TASK STATEMENT: Set down the records once more, please, exactly and with the pictures left out.

LISTED ENTRIES:

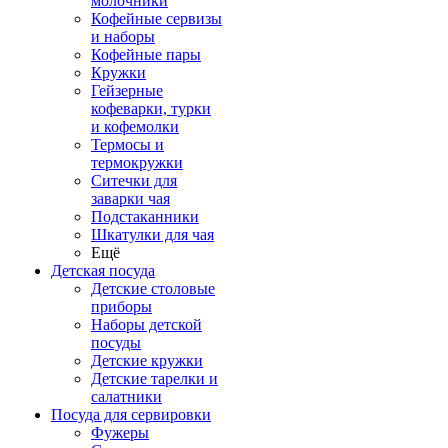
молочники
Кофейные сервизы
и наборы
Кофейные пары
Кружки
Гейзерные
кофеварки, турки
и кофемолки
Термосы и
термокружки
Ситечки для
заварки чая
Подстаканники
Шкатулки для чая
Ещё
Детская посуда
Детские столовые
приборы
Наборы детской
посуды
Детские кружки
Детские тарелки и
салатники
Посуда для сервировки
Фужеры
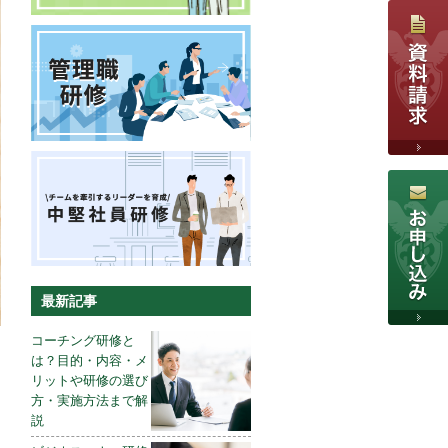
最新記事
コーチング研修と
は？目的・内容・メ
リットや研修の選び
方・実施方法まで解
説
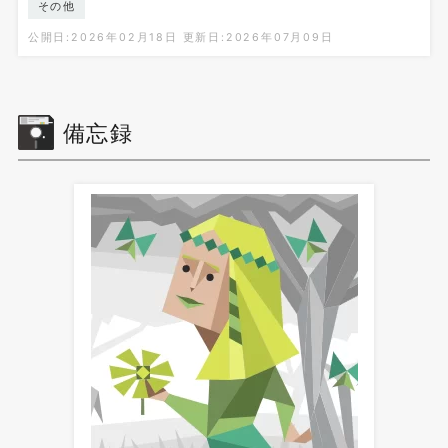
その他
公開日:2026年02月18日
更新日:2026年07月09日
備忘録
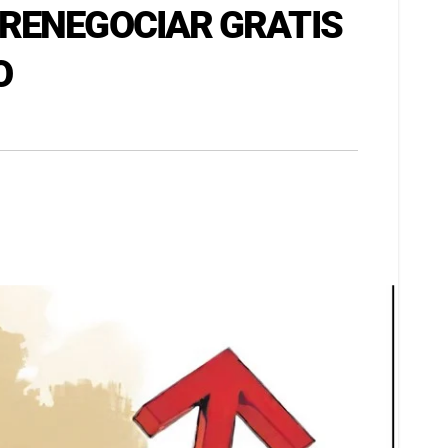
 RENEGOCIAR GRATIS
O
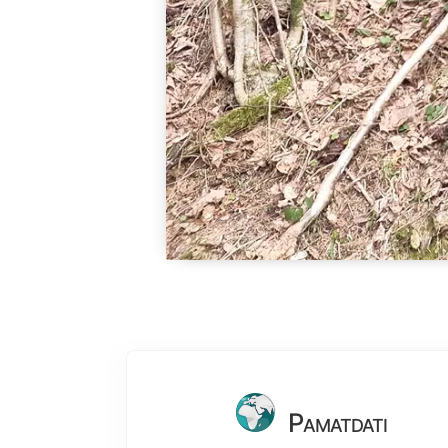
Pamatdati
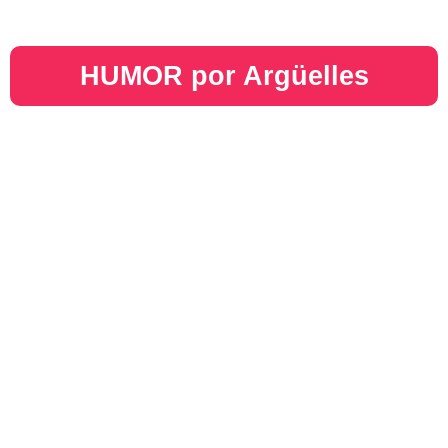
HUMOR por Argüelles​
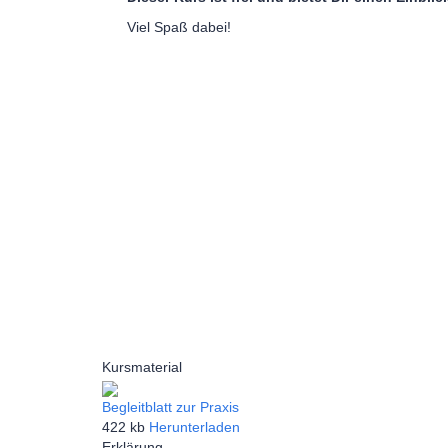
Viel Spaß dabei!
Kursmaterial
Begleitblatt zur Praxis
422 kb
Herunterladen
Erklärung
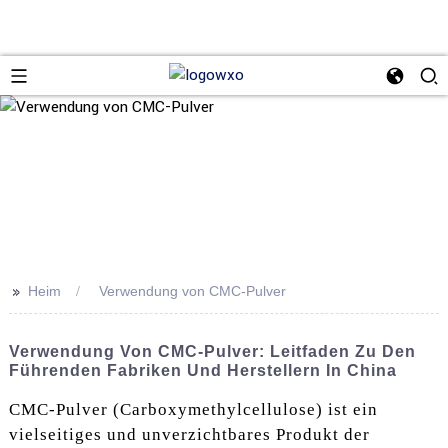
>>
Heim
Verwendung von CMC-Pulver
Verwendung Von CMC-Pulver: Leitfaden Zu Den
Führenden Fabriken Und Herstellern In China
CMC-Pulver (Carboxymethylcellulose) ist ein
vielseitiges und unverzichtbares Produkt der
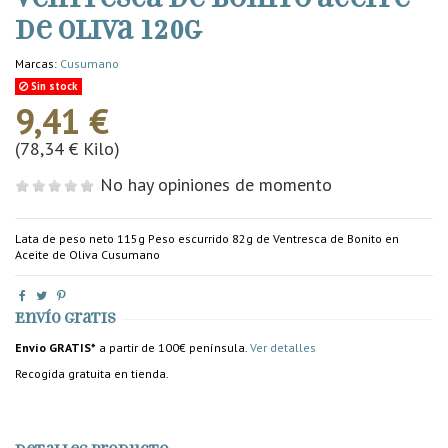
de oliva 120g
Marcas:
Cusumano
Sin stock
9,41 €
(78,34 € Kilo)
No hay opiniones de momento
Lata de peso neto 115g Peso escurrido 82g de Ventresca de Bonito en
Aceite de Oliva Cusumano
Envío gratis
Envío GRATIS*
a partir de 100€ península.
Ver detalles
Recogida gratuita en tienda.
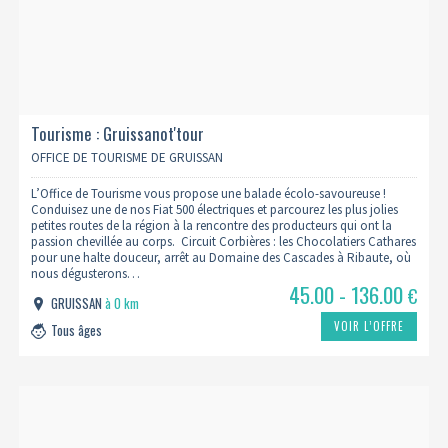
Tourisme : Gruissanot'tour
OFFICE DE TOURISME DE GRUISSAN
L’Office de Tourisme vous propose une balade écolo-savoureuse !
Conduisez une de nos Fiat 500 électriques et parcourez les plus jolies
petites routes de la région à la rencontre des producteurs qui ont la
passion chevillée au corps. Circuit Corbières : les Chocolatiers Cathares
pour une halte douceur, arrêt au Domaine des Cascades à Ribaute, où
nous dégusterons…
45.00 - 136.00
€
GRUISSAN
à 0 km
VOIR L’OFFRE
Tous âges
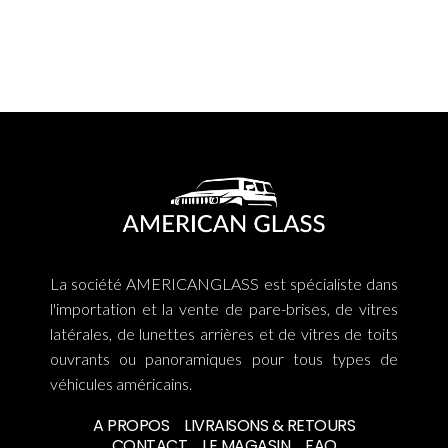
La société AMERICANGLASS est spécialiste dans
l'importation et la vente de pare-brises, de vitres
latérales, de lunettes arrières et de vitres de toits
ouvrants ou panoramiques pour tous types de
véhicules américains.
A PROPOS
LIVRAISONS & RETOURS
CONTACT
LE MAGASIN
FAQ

RESPONSE TO THE TASK:
молочники
Кофейные сервизы
и наборы
Кофейные пары
Кружки
Гейзерные
кофеварки, турки
и кофемолки
Термосы и
термокружки
Ситечки для
заварки чая
Подстаканники
Шкатулки для чая
Ещё
Детская посуда
Детские столовые
приборы
Наборы детской
посуды
Детские кружки
Детские тарелки и
салатники
Посуда для сервировки
Фужеры
最新記事
コーチング研修と
は？目的・内容・メ
リットや研修の選び
方・実施方法まで解
説
その他
公開日:2026年02月18日
更新日:2026年07月09日
備忘録
 RENEGOCIAR GRATIS
O
Pamatdati
HUMOR por Argüelles​
Viel Spaß dabei!
Kursmaterial
Begleitblatt zur Praxis
422 kb
Herunterladen
Erklärung
>>
Heim
Verwendung von CMC-Pulver
Verwendung Von CMC-Pulver: Leitfaden Zu Den
Führenden Fabriken Und Herstellern In China
CMC-Pulver (Carboxymethylcellulose) ist ein
vielseitiges und unverzichtbares Produkt der
de oliva 120g
Marcas:
Cusumano
Sin stock
9,41 €
(78,34 € Kilo)
No hay opiniones de momento
Lata de peso neto 115g Peso escurrido 82g de Ventresca de Bonito en
Aceite de Oliva Cusumano
Envío gratis
Envío GRATIS*
a partir de 100€ península.
Ver detalles
Recogida gratuita en tienda.
Tourisme : Gruissanot'tour
OFFICE DE TOURISME DE GRUISSAN
L’Office de Tourisme vous propose une balade écolo-savoureuse !
Conduisez une de nos Fiat 500 électriques et parcourez les plus jolies
petites routes de la région à la rencontre des producteurs qui ont la
passion chevillée au corps. Circuit Corbières : les Chocolatiers Cathares
pour une halte douceur, arrêt au Domaine des Cascades à Ribaute, où
nous dégusterons…
45.00 - 136.00
€
GRUISSAN
à 0 km
VOIR L’OFFRE
Tous âges
La société AMERICANGLASS est spécialiste dans
l'importation et la vente de pare-brises, de vitres
latérales, de lunettes arrières et de vitres de toits
ouvrants ou panoramiques pour tous types de
véhicules américains.
A PROPOS
LIVRAISONS & RETOURS
CONTACT
LE MAGASIN
FAQ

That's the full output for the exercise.